*** Opening of TEXT SEGMENT ***

# Python Library: `Chemical_Descriptors`
This function generates one of several fingerprint types from the list of **molecular fingerprints** available, each serving specific tasks in cheminformatics and computational chemistry.
### Importance of Fingerprint Types:
- **Distinct Representation:** Different fingerprint types capture various aspects of a molecule’s structure, allowing for versatile molecular comparisons.
- **Diverse Applications:** Depending on the task (such as similarity searching, classification, or clustering), choosing the right fingerprint type ensures better performance in chemical analysis and predictive modeling.
- **Accuracy in Modeling:** The right fingerprint type can significantly improve the accuracy of machine learning models and predictions based on molecular features.
### Number of Fingerprints:
## Functions
### **cal_rdkit_descriptor**(input_file, output_file, smiles_column)
**Description:**
This function calculates RDKit molecular descriptors for molecules specified in a CSV file (`input_file`) using SMILES strings from a specified column (`smiles_column`). The calculated descriptors are appended as additional columns to the original data and saved in a new CSV file named `<input_file_name>_rdkit_descriptor.csv`.
**Parameters:**
- `input_file` (str): Path to the input CSV file containing molecular data in SMILES format.
- `output_file` (str): Path where the output CSV file will be saved (optional if using the default naming convention).
- `smiles_column` (str): The name of the column in the input CSV file that contains the SMILES strings.
**Output:**
The output will be saved as a CSV file named `<input_file_name>_rdkit_descriptor.csv`.
---
### **cal_lipinski_descriptors**(file_path, smiles_column, verbose=False)
**Description:**
This function calculates Lipinski descriptors for molecules specified in a CSV file (`file_path`) using SMILES strings from a specified column (`smiles_column`). It automatically saves the calculated descriptors to an output file named `<input_file_name>_lipinski_descriptors.csv`.
**Parameters:**
- `file_path` (str): Path to the input CSV file containing molecular data in SMILES format.
- `smiles_column` (str): The name of the column in the input CSV file that contains the SMILES strings.

*** Close of TEXT SEGMENT ***

> _DIRECTIONS_:
a – Decide whether each statement agrees with the Chemical_Descriptors documentation, and support each yes or no with the deciding words quoted from it: (i) cal_rdkit_descriptor writes its results to a new CSV file named `<input_file_name>_rdkit_descriptor.csv`; (ii) cal_lipinski_descriptors needs the user to give a path for its output file; (iii) in cal_rdkit_descriptor, `smiles_column` is the path to the input CSV file.
b – Lay out the lines of all three records below as a JSON list of strings, one string per line. Skip blank lines and leave the pictures out.

*** Opening of SOURCE DATA ***

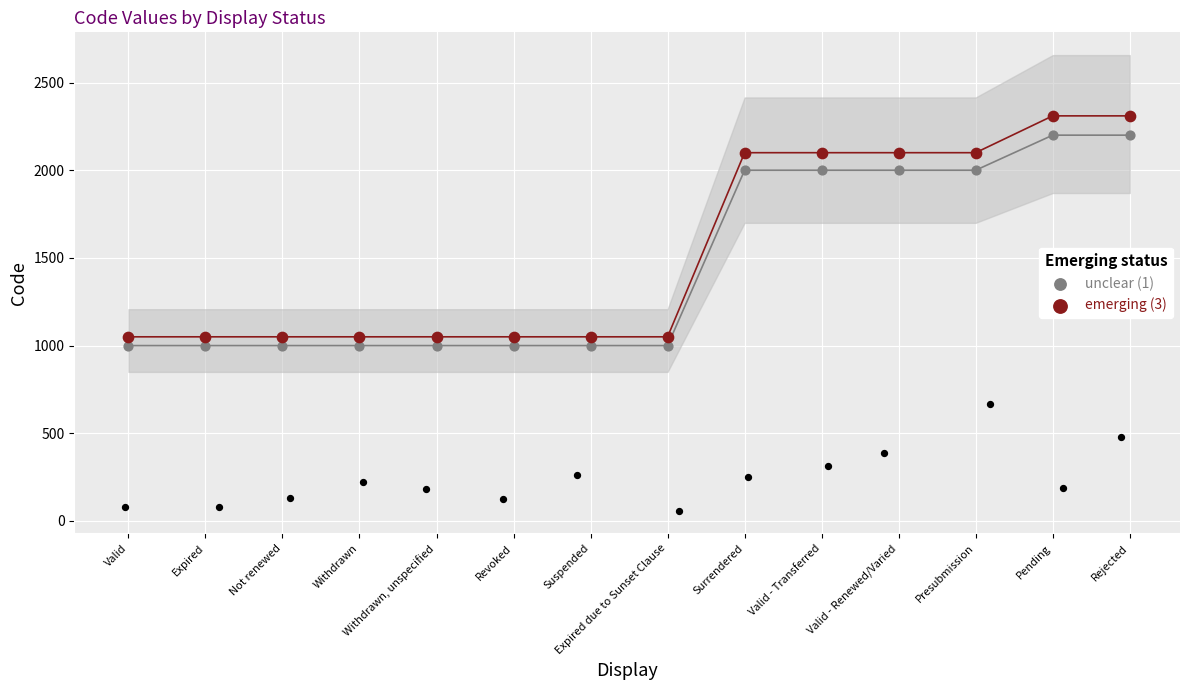

What is the total value across all series at Withdrawn, unspecified?

2050.0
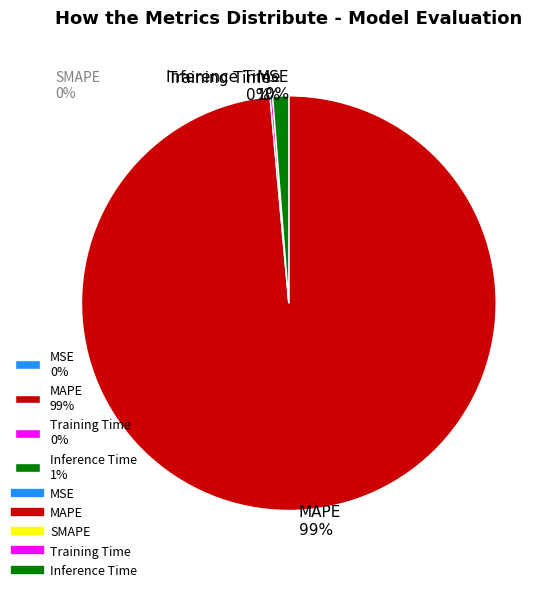

Is it true that MAPE is 89% of the pie?

False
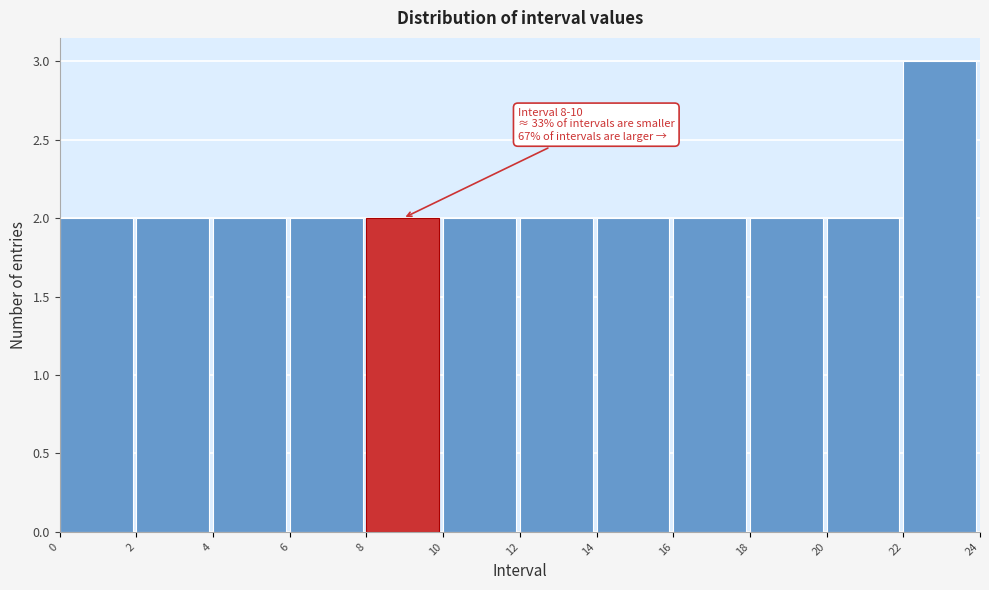

Which range on the x-axis has the tallest bar?

22 to 24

*** Close of SOURCE DATA ***

> _SOLUTIONS FOR EACH TASK_:
a –
(i) Yes: "saved in a new CSV file named `<input_file_name>_rdkit_descriptor.csv`"
(ii) No: "It automatically saves the calculated descriptors to an output file named `<input_file_name>_lipinski_descriptors.csv`."
(iii) No: "The name of the column in the input CSV file that contains the SMILES strings."

b –
[
  "What is the total value across all series at Withdrawn, unspecified?",
  "2050.0",
  "Is it true that MAPE is 89% of the pie?",
  "False",
  "Which range on the x-axis has the tallest bar?",
  "22 to 24"
]